▶ RECORD EXCERPTS
++++

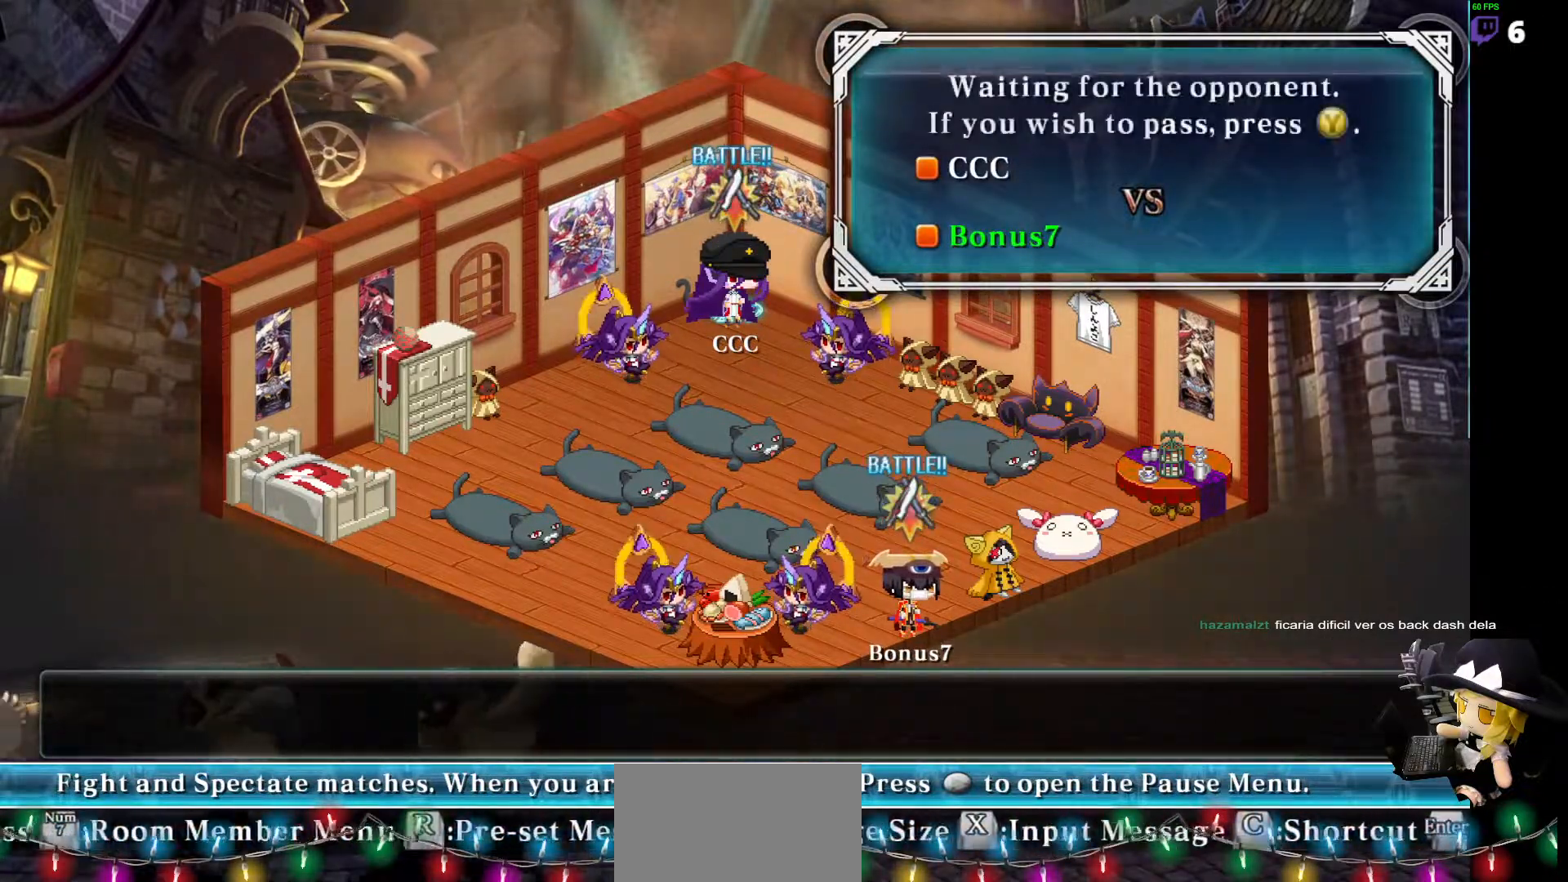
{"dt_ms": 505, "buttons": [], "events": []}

++++

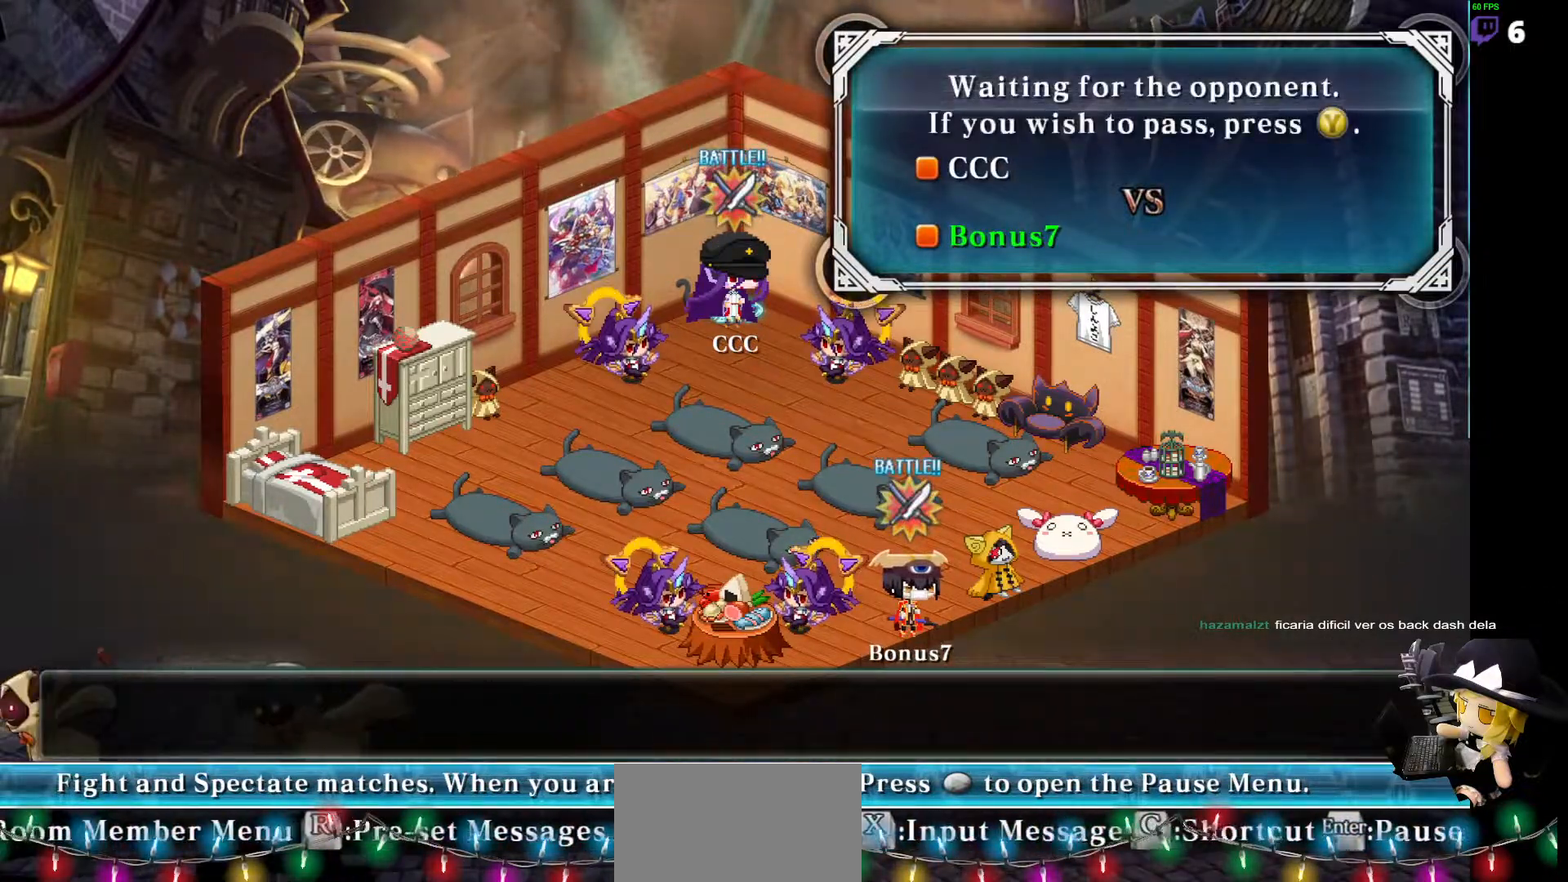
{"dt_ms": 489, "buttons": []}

++++

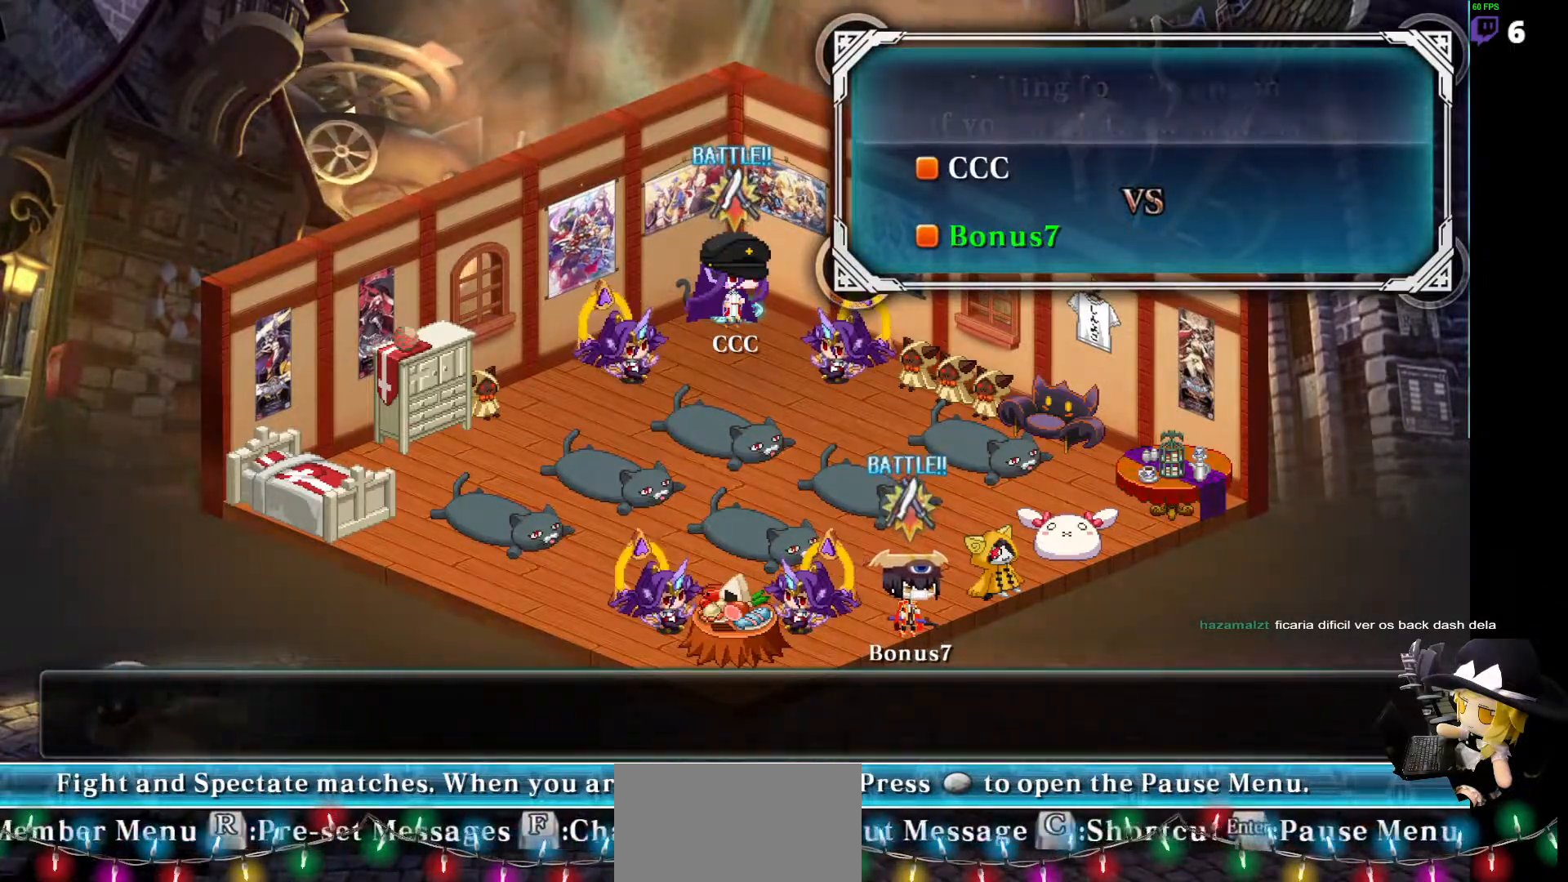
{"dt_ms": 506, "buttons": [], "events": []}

++++

▶ WORK REQUIRED
Read through the data and copy every line where "events" shows up.

▶ ANSWER TO THIS PROBLEM
{"dt_ms": 505, "buttons": [], "events": []}
{"dt_ms": 506, "buttons": [], "events": []}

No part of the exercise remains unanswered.